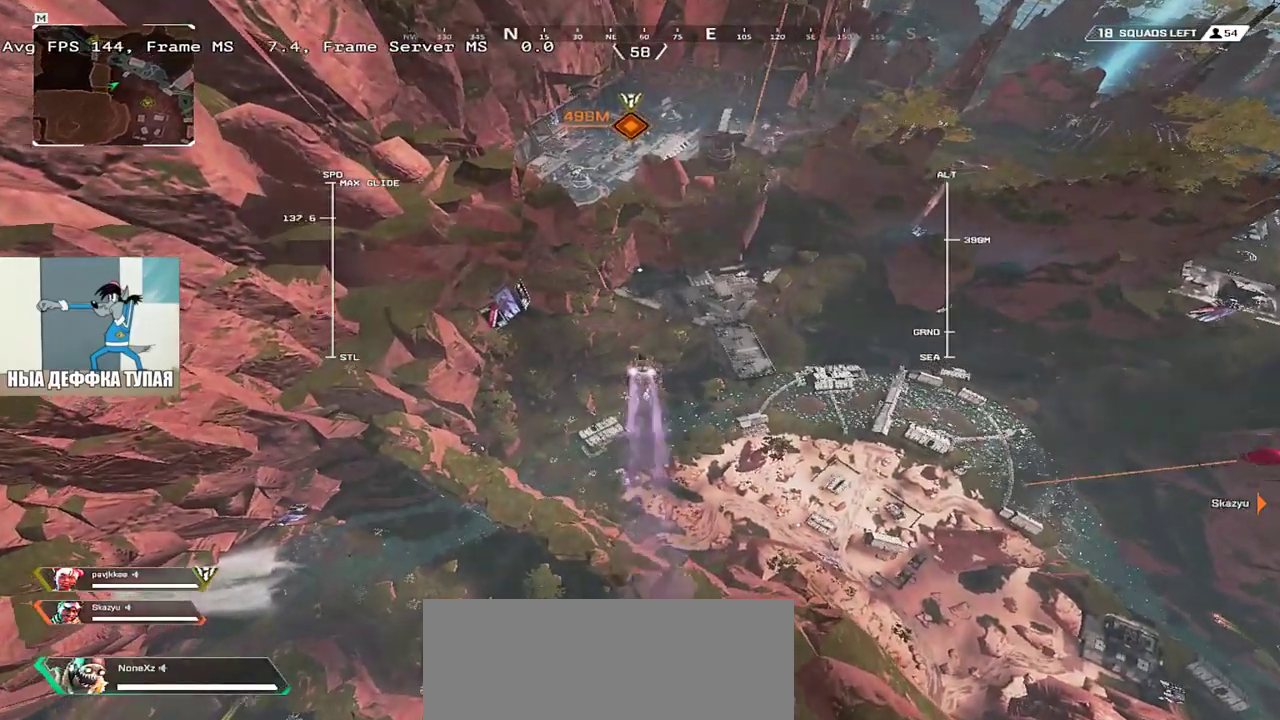
{"keys": ["w"], "mouse": [], "events": []}
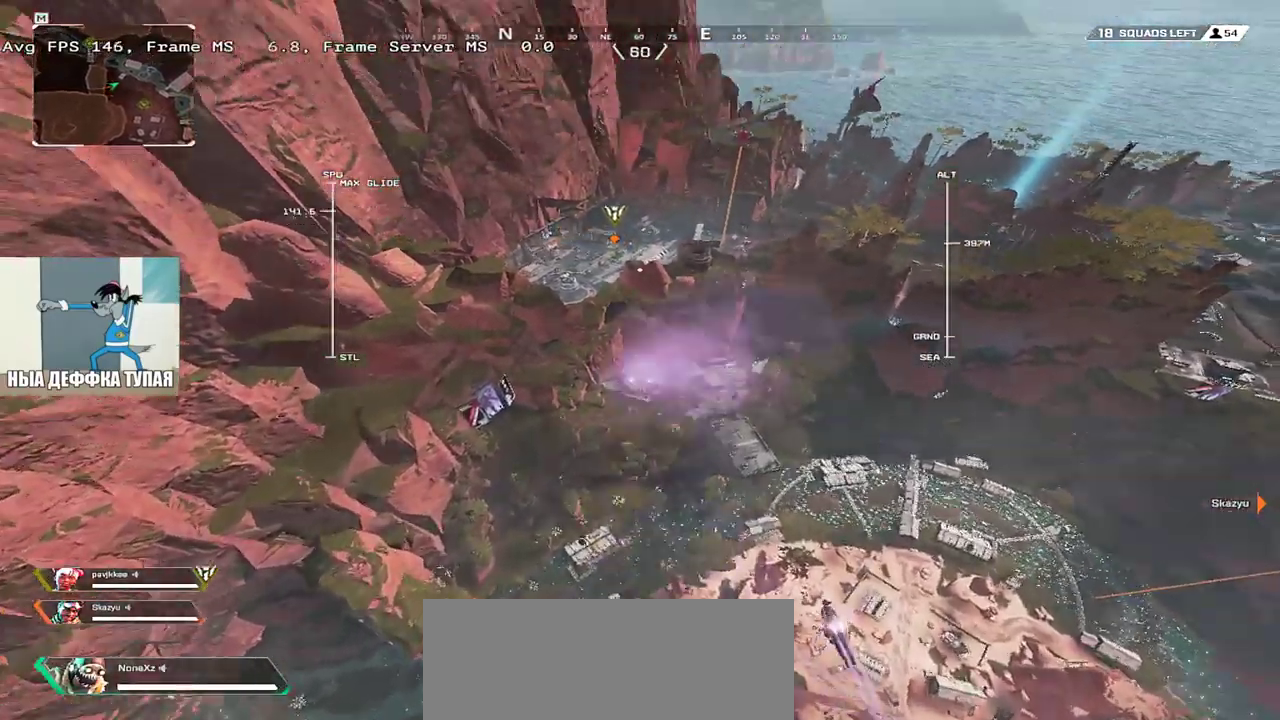
{"keys": ["w"], "mouse": [], "events": []}
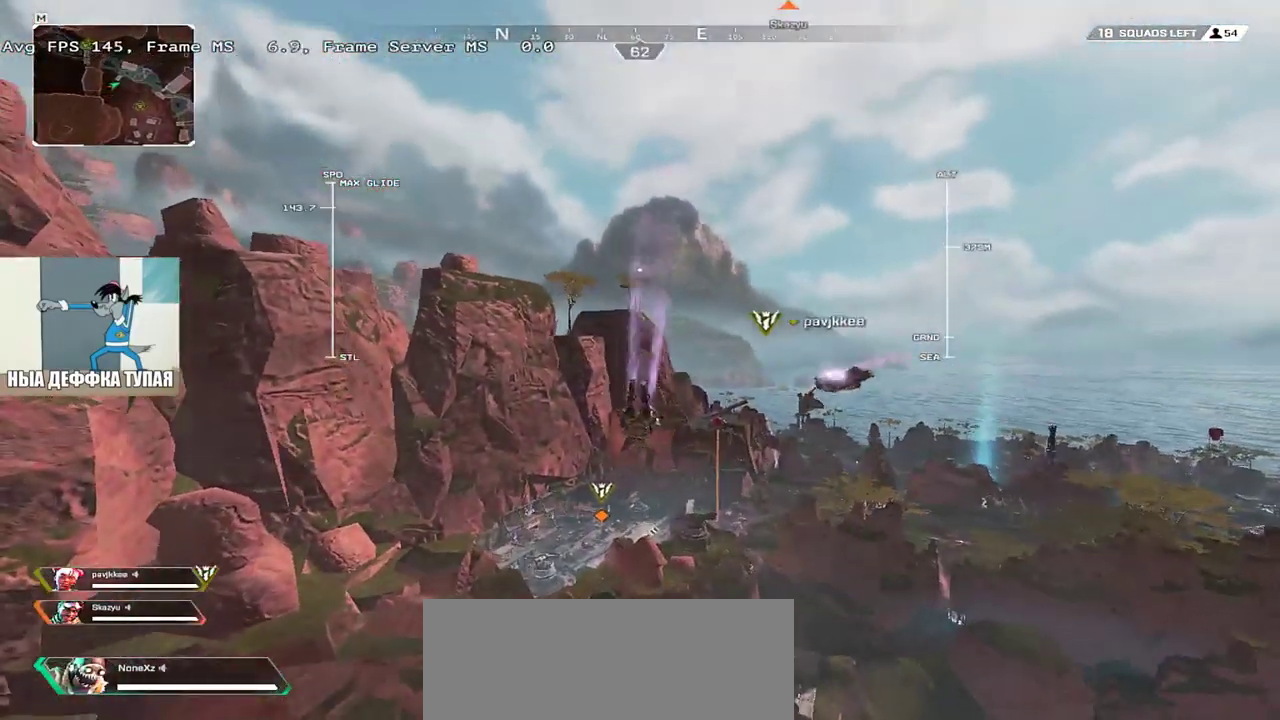
{"keys": ["w"], "mouse": [], "events": []}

#####

Repeat every line above precisely; pictures do not belong in the copy.

{"keys": ["w"], "mouse": [], "events": []}
{"keys": ["w"], "mouse": [], "events": []}
{"keys": ["w"], "mouse": [], "events": []}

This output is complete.